Sources

The story of a king dividing his kingdom among his daughters was not an unfamiliar one for Shakespeare’s audiences. King Leir’s mythic tale had been told and retold in various styles for centuries. Twelfth century historian Geoffrey of Monmouth depicted the King’s story in his Historia Regum Brittanaie, or the History of Great Britain, circa 1135. This Leir would have reigned in the eighth century BC. Based off Monmouth’s Historia was Raphael Holinshed’s Chronicles of England, Scotland and Ireland, second edition 1587.

An illustration of King Leir and his daughters from a 13th century manuscript in the New York Metropolitan Museum of Art.

An illustration of King Leir and his daughters from a 13th century manuscript in the New York Metropolitan Museum of Art.

Shakespeare’s version follows the traditional anecdote closely in terms of the familial turbulence, but the youngest daughter’s characters, originally Cordeilla, succeeds her father after reclaiming the throne in the early texts. The elder sisters’ sons then overthrow Cordeilla, and it is not until she commits suicide and the last daughter is killed that peace is finally restored (Halio 20).

Edmund Spencer retells the story in his poem The Faerie Queene, printed in 1590, in which the youngest daughter, now called Cordelia, is hanged. His version begins:

Next him King Leir in happy peace long reigned,/ But had no issue male him to succeed,/ But three fair daughters, which were well uptrained/ In all that seemed fit for kingly seed;/ ‘Mongst whom his realm he equally decreed/ To have divided. Tho when feeble age/ Nigh to his utmost date he saw proceed,/ He called his daughters, and with speeches sage/ Inquired, which of them most did love her parentage.

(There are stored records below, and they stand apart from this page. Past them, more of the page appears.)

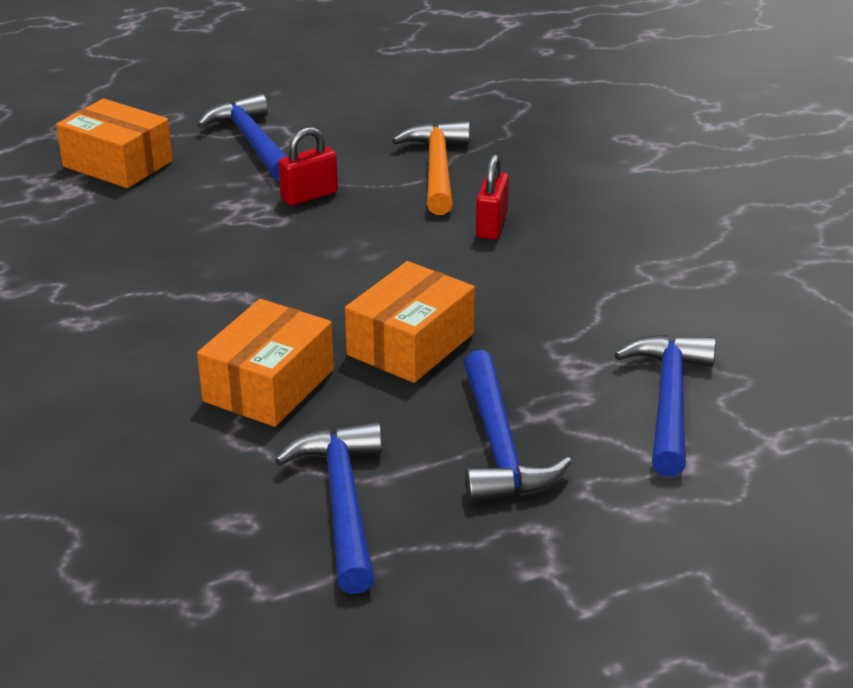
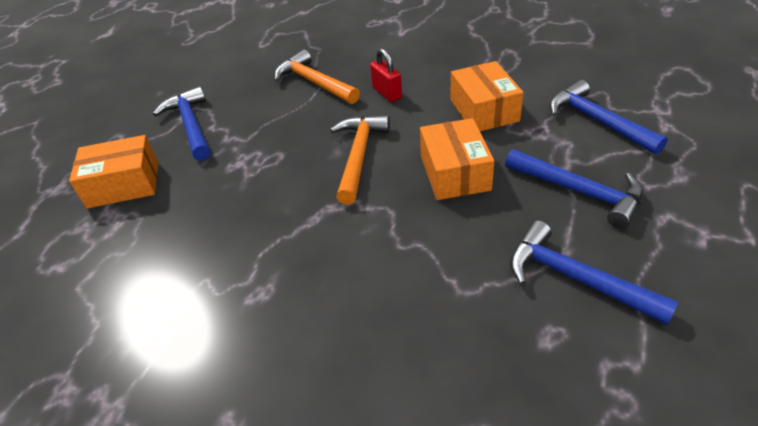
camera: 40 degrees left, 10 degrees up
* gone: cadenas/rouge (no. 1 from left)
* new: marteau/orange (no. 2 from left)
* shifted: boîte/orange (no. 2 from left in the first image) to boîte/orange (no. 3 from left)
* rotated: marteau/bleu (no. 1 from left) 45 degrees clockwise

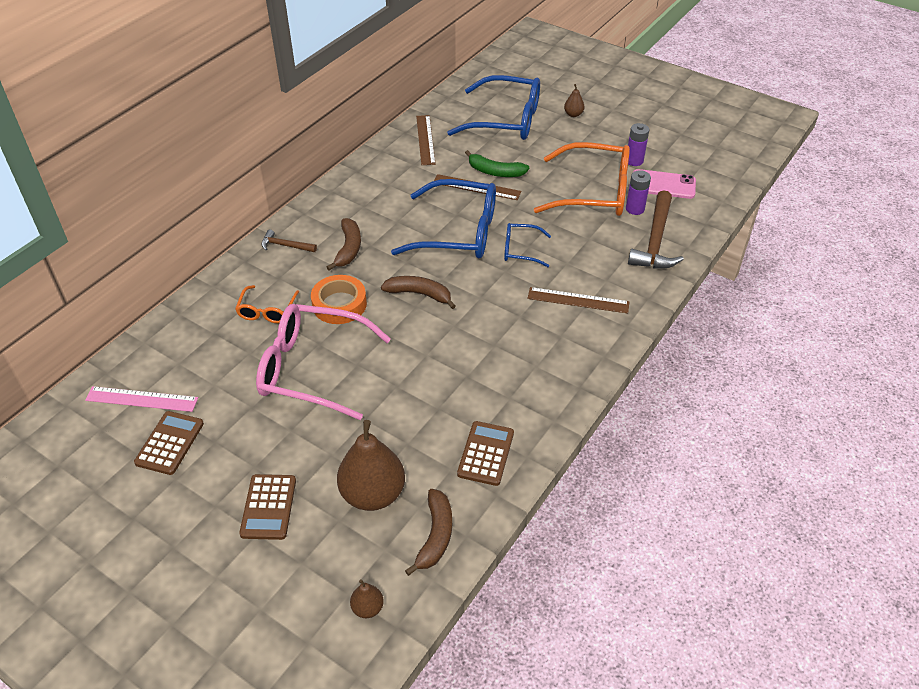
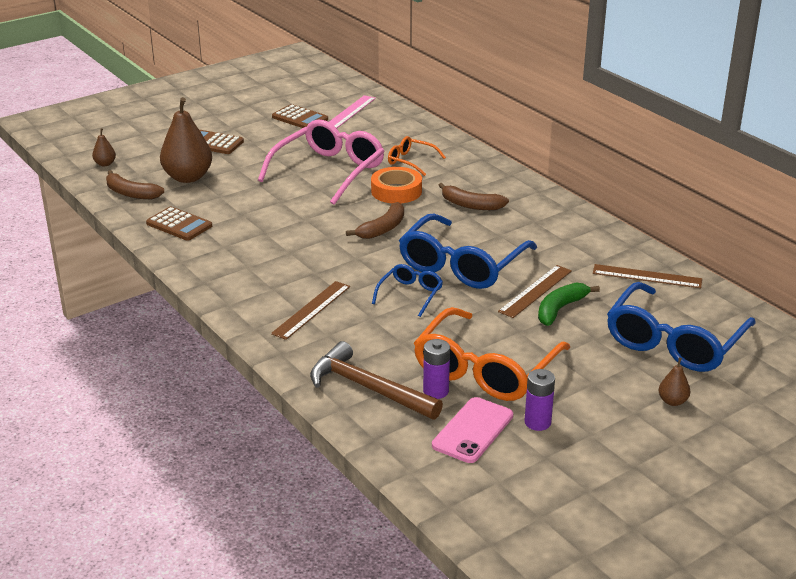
camera: 110 degrees right, 15 degrees down
* gone: marteau/marron (no. 1 from left)

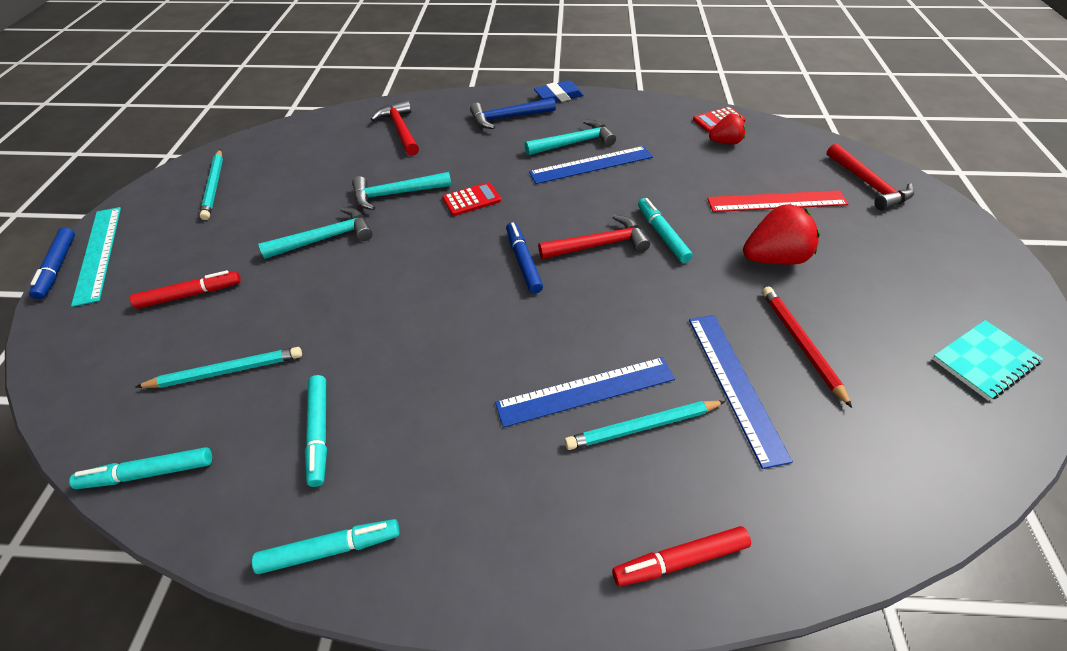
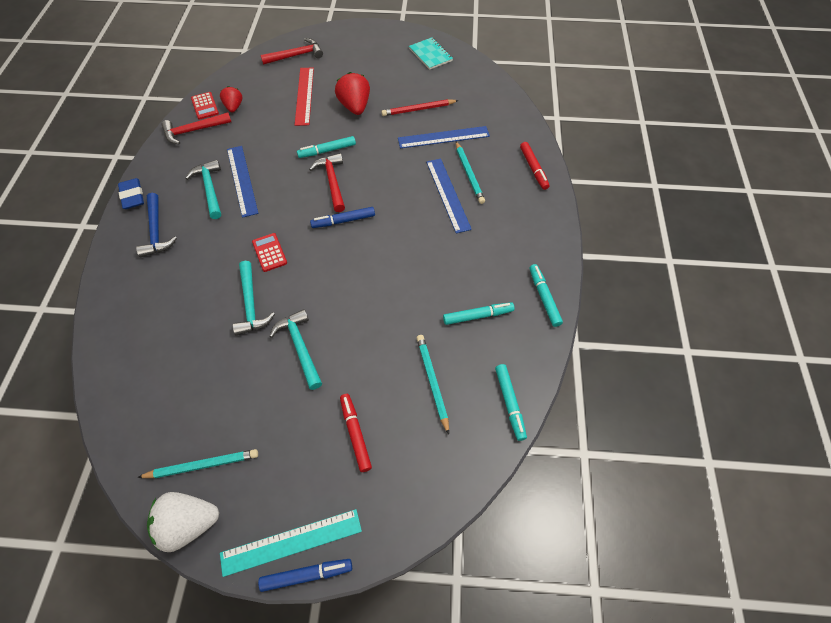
camera: 90 degrees left, 10 degrees up
* new: fraise/blanc
* shifted: marteau/rouge (no. 1 from left)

Shakespeare most likely relied on another play, The True Chronicle of King Leir, which was first performed in the late sixteenth century and published in 1605. The ending in this earlier version mirrors the traditional story with Leir surviving and Cordella finally ruling England. This version varies from others significantly, however: the antagonistic sisters and husbands do not die but disappear from the kingdom; they overtly plot to murder the king; there is no Fool or Gloucester subplot; and Perillus (renamed Kent by Shakespeare) is never banished (Halio 21).

Shakespeare’s Gloucester plot was inspired by The Countess of Pembroke’s Arcadia by Sir Phillip Sydney, printed in 1590, which recounts a story of a father blinded by his treacherous bastard son then healed and succeeded by his legitimate heir.